Celia Lury tells us that: ‘Marx used the term fetishism of commodities to describe the disguising or masking of commodities whereby the appearance of goods hides the story of those who made them and how they made them.’
Applied to contemporary culture, some seriously weird things are commodifed (even Marx’s corpse) due to a variety of factors that determine value from labor to transaction costs to preferences. If we stick with an anthropological interpretation, Marx provides the challenge that, in the absence of natural and direct producer-consumer relations, we buy into another level of commodity fetishism that heavily impacts our psyche through our distant versions of monetary exchange for physical products in particular. All of this causes a distorted and falsified reality. Support for this can be seen in contemporary advertising in particular. According to Axe body spray, scent takes on sexuality, power and voice, pretending to have additional objective use value by exhibiting the human traits of attraction that the product apparently heightens
So how does this relate to international development?
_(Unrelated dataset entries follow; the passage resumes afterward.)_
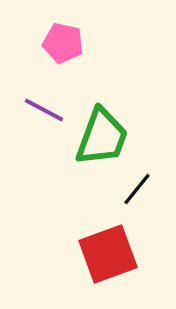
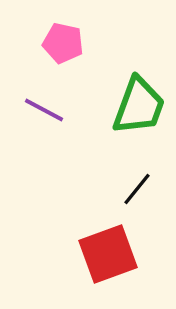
green trapezoid: moved 37 px right, 31 px up
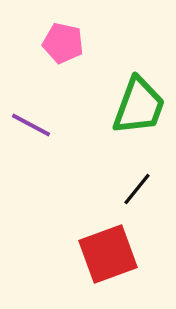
purple line: moved 13 px left, 15 px down
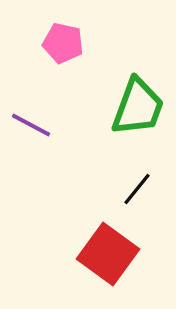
green trapezoid: moved 1 px left, 1 px down
red square: rotated 34 degrees counterclockwise
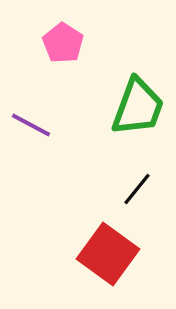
pink pentagon: rotated 21 degrees clockwise
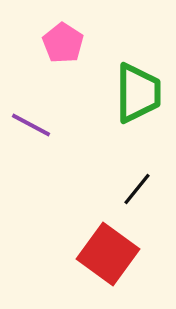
green trapezoid: moved 14 px up; rotated 20 degrees counterclockwise
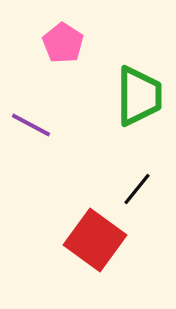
green trapezoid: moved 1 px right, 3 px down
red square: moved 13 px left, 14 px up
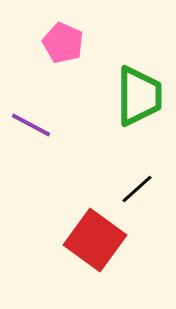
pink pentagon: rotated 9 degrees counterclockwise
black line: rotated 9 degrees clockwise
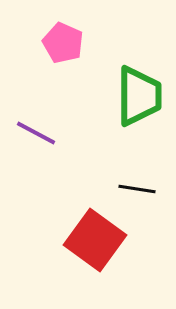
purple line: moved 5 px right, 8 px down
black line: rotated 51 degrees clockwise
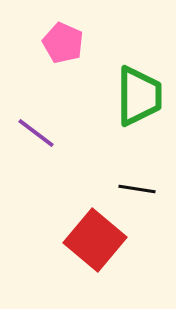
purple line: rotated 9 degrees clockwise
red square: rotated 4 degrees clockwise
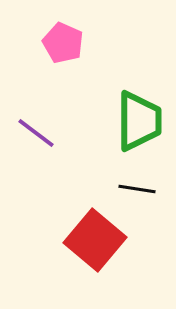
green trapezoid: moved 25 px down
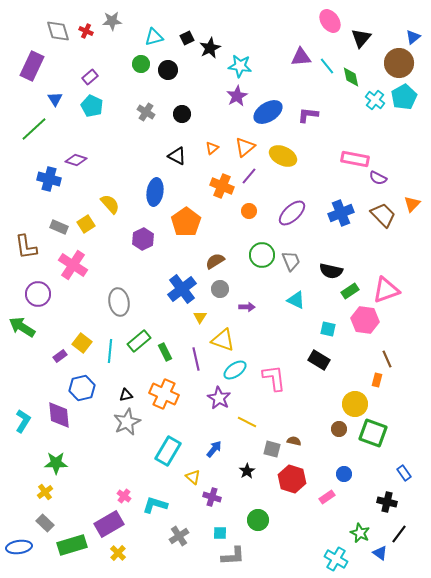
Unfortunately, these concepts of commodity fetishism in contemporary culture link consumption with international aid. Here’s just one type of example to illustrate the point:
The institution of development aid is supposedly responding to challenges that threaten human welfare, particularly for the world’s poor. Aid has truly globalized, with multinational institutions, massive NGOs, and government agencies working worldwide with presence felt virtually everywhere on the planet. Consumers (reminder: you and I) fund these development actors through institutions they either directly or indirectly support and even through conscious personal donations of capital. Aid itself, is commodified. A great example that illustrates this line of thought can be see here in the Product RED campaign.
The way international aid discourse is portrayed through media, television advertisements, and other visual stimuli such as logos is damaging public perceptions about the realities of poverty, oversimplifying vastly multidimensional human development problems, and doing so through the medium of consumption culture to an overwhelming degree. This approach in part decontextualises livelihoods and reciprocates ineffective policy approaches to development both at the production and consumption ends of the commodity spectrum.
Most importantly perhaps, it is essential for development practitioners to think about the psychological impact that Western goods (from the Coca-Cola in a rural village to the NGO land cruisers) and services (from the physical presence of your typical expat in the field to imagined impact as policy makers for ex.) have on communities in developing countries. An additional problem is that the international aid industry is exporting its ideals surrounding consumption en masse with a particular relevance to cities in the global south.
What do we do now?
The point here is to challenge our normal way of thinking with another paradigm. If we understand the ever-changing manner of our global systems, it can hopefully result in more conscious and informed choices.
For example, promoting local sourcing of necessary resources in your community by directly buying your groceries at farmers markets is a start. For the development practitioners…begin deconstructing the context of the work you do in the developing world and examine the various impacts you have. Talk to others and spread the importance of critical thinking. Advocate for specific changes in the treatment of commodities through speaking to your politicians. If there is to be systemic change addressing these issues of consumption, equality of opportunity instead of equality of outcome must be both promoted and lived. Marx’s lens of commodity fetishism is a useful, and often misunderstood, lens that allows for materialism to show its true colors as the opposite of idealism and we must act on that which it reveals.